UTF-8 and latin1

Wed Aug 17 20:20:53 EDT 2022

On 2022-08-17, Barry <barry at barrys-emacs.org> wrote:
>> On 17 Aug 2022, at 18:30, Jon Ribbens via Python-list <python-list at python.org> wrote:
>> On 2022-08-17, Tobiah <toby at tobiah.org> wrote:
>>> I get data from various sources; client emails, spreadsheets, and
>>> data from web applications.  I find that I can do some_string.decode('latin1')
>>> to get unicode that I can use with xlsxwriter,
>>> or put <meta charset="latin1"> in the header of a web page to display
>>> European characters correctly.  But normally UTF-8 is recommended as
>>> the encoding to use today.  latin1 works correctly more often when I
>>> am using data from the wild.  It's frustrating that I have to play
>>> a guessing game to figure out how to use incoming text.   I'm just wondering
>>> if there are any thoughts.  What if we just globally decided to use utf-8?
>>> Could that ever happen?
>> 
>> That has already been decided, as much as it ever can be. UTF-8 is
>> essentially always the correct encoding to use on output, and almost
>> always the correct encoding to assume on input absent any explicit
>> indication of another encoding. (e.g. the HTML "standard" says that
>> all HTML files must be UTF-8.)
>> 
>> If you are finding that your specific sources are often encoded with
>> latin-1 instead then you could always try something like:
>> 
>>    try:
>>        text = data.decode('utf-8')
>>    except UnicodeDecodeError:
>>        text = data.decode('latin-1')
>> 
>> (I think latin-1 text will almost always fail to be decoded as utf-8,
>> so this would work fairly reliably assuming those are the only two
>> encodings you see.)
>
> Only if a reserved byte is used in the string.
> It will often work in either.

Because it's actually ASCII and hence there's no difference between
interpreting it as utf-8 or iso-8859-1? In which case, who cares?

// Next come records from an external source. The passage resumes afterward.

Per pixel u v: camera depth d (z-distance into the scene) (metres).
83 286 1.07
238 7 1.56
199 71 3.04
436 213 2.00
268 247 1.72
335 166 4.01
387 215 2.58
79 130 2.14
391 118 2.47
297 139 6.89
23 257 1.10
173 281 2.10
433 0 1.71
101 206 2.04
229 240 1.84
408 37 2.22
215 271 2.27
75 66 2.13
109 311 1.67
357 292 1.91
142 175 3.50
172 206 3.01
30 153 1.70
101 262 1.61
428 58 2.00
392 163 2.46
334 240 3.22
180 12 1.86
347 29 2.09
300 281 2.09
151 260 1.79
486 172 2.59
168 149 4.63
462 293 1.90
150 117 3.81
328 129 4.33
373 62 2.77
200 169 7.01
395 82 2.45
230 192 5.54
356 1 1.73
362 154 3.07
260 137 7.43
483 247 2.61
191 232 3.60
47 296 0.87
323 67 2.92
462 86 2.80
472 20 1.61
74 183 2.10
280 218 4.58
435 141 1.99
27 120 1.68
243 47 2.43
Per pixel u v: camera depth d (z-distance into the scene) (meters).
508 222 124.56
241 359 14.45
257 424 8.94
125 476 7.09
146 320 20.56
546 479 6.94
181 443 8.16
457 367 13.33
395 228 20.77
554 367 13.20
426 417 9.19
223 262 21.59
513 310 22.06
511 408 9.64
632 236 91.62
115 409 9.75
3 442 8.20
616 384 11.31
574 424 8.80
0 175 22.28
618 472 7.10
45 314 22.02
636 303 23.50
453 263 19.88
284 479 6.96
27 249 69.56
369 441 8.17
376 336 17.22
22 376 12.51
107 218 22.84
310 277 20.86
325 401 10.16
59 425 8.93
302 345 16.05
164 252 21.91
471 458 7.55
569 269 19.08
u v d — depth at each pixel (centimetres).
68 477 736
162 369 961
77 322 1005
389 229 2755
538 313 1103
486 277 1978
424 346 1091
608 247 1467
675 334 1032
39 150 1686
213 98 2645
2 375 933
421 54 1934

> For web pages it cannot be assumed that markup saying it’s utf-8 is
> correct. Many pages are I fact cp1252. Usually you find out because
> of a smart quote that is 0xa0 is cp1252 and illegal in utf-8.

Hence what I said above. But if a source explicitly states an encoding
and it's false then these days I see little need for sympathy.